This repository was archived by the owner on Nov 11, 2022. It is now read-only.

Description
Pipeline is: BigQuery -> ParDo -> GCS
Using SDK 2.1.0. Inside the ParDo, calling c.element().getF() to get the List<TableCell> for the given TableRow, returns null:
public class BigQueryTableToOneFile {
private static final String BIGQUERY_TABLE = "bigquery-samples:wikipedia_benchmark.Wiki1M";
private static final String GCS_OUTPUT_FILE = "gs://bigquery-table-to-one-file/output/wiki_1M.csv";
public static void main(String[] args) throws Exception {
DataflowPipelineOptions options = PipelineOptionsFactory
.fromArgs(args)
.withValidation()
.as(DataflowPipelineOptions.class);
options.setAutoscalingAlgorithm(THROUGHPUT_BASED);
Pipeline pipeline = Pipeline.create(options);
pipeline.apply(BigQueryIO.read().from(BIGQUERY_TABLE))

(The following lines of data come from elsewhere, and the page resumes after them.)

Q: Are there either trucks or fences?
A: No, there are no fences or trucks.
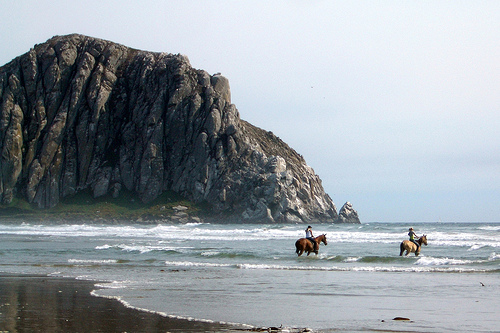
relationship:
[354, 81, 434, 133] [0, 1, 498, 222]
cloud in sky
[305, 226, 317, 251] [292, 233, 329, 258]
man on horse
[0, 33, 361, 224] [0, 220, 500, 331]
rocks next to ocean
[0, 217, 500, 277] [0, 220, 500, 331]
waves crashing in ocean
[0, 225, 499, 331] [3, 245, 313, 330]
waves washing on shore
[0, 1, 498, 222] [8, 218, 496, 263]
sky above ocean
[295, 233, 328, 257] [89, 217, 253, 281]
horse standing in ocean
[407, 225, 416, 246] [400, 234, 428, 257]
rider on brown horse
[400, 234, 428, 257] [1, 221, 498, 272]
brown horse standing in ocean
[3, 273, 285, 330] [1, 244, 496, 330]
sand on beach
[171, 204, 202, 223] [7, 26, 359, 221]
rocks near mountain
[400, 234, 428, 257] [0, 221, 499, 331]
brown horse walking in water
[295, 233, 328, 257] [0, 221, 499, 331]
horse walking in water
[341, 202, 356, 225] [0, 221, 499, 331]
rocks in water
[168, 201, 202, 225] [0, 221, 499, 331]
rocks in water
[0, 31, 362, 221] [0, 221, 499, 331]
rocks in water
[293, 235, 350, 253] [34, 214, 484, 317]
horse in water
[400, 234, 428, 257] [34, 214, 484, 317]
brown horse in water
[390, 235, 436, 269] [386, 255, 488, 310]
brown horse ridden in water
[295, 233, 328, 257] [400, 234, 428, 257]
horse ridden in brown horse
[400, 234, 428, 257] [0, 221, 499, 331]
brown horse ridden in water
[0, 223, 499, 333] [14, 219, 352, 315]
ocean washing onto shore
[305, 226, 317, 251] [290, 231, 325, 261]
man on horse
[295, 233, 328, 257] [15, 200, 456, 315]
horse on beach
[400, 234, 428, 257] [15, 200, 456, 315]
brown horse on beach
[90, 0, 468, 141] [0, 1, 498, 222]
cloud in sky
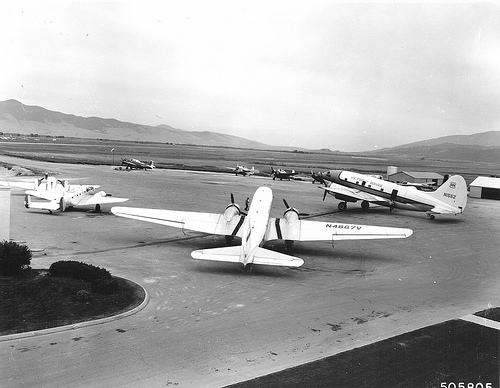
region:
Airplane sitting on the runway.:
[105, 178, 415, 286]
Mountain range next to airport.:
[0, 93, 420, 288]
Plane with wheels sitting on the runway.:
[304, 152, 476, 220]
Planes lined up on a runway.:
[1, 145, 496, 340]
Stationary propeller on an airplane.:
[274, 192, 318, 233]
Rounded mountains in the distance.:
[362, 113, 496, 151]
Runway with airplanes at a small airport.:
[0, 142, 498, 314]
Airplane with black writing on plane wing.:
[107, 188, 408, 289]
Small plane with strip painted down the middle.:
[304, 161, 479, 223]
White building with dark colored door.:
[465, 162, 497, 209]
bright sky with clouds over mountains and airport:
[2, 7, 496, 179]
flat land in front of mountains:
[5, 95, 497, 174]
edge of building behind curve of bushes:
[1, 174, 151, 344]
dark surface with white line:
[216, 303, 499, 385]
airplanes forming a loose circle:
[6, 145, 469, 272]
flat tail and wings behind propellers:
[111, 181, 411, 283]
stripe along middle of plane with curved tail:
[306, 154, 478, 217]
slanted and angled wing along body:
[35, 178, 127, 223]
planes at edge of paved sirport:
[116, 147, 314, 186]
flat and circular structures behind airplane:
[380, 160, 499, 201]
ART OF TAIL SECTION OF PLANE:
[186, 243, 310, 275]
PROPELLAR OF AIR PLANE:
[281, 195, 310, 216]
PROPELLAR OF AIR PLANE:
[221, 190, 249, 212]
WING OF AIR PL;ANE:
[303, 215, 423, 245]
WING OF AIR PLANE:
[108, 203, 210, 235]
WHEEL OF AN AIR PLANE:
[331, 199, 358, 214]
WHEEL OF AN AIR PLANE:
[356, 198, 366, 210]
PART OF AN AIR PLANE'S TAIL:
[436, 171, 471, 205]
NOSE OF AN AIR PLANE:
[249, 185, 282, 198]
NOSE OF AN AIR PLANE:
[308, 165, 327, 180]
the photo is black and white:
[0, 0, 497, 385]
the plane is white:
[108, 178, 419, 283]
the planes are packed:
[6, 170, 470, 270]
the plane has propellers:
[225, 194, 307, 220]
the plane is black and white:
[319, 170, 465, 215]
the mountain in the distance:
[1, 96, 498, 157]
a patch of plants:
[1, 236, 149, 338]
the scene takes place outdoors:
[0, 3, 495, 383]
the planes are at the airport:
[0, 155, 499, 385]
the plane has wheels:
[340, 197, 372, 212]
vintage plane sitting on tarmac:
[134, 198, 408, 274]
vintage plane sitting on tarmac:
[330, 159, 469, 221]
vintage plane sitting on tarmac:
[305, 165, 321, 184]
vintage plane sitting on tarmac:
[267, 162, 292, 186]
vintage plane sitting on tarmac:
[232, 158, 264, 178]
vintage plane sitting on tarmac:
[125, 153, 155, 172]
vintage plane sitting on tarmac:
[28, 166, 97, 217]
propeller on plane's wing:
[213, 189, 243, 239]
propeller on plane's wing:
[278, 201, 301, 243]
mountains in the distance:
[25, 101, 492, 169]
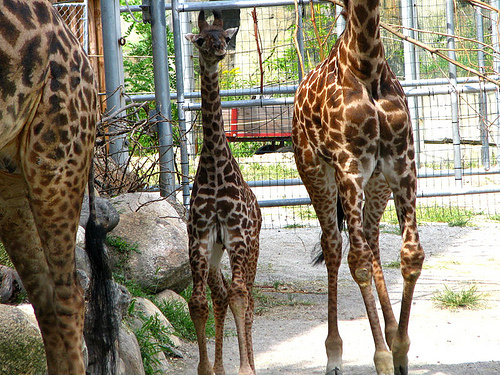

.apply(ParDo.of(new DoFn<TableRow, String>() {
@ProcessElement
public void processElement(ProcessContext c) throws Exception {
for(TableCell tableCell : c.element().getF()){ //<--this returns null
System.out.println(tableCell.getV().toString());
}
}
}))
.apply(TextIO.write().to(GCS_OUTPUT_FILE)
.withoutSharding()
.withWritableByteChannelFactory(GZIP)
);
pipeline.run();
}
}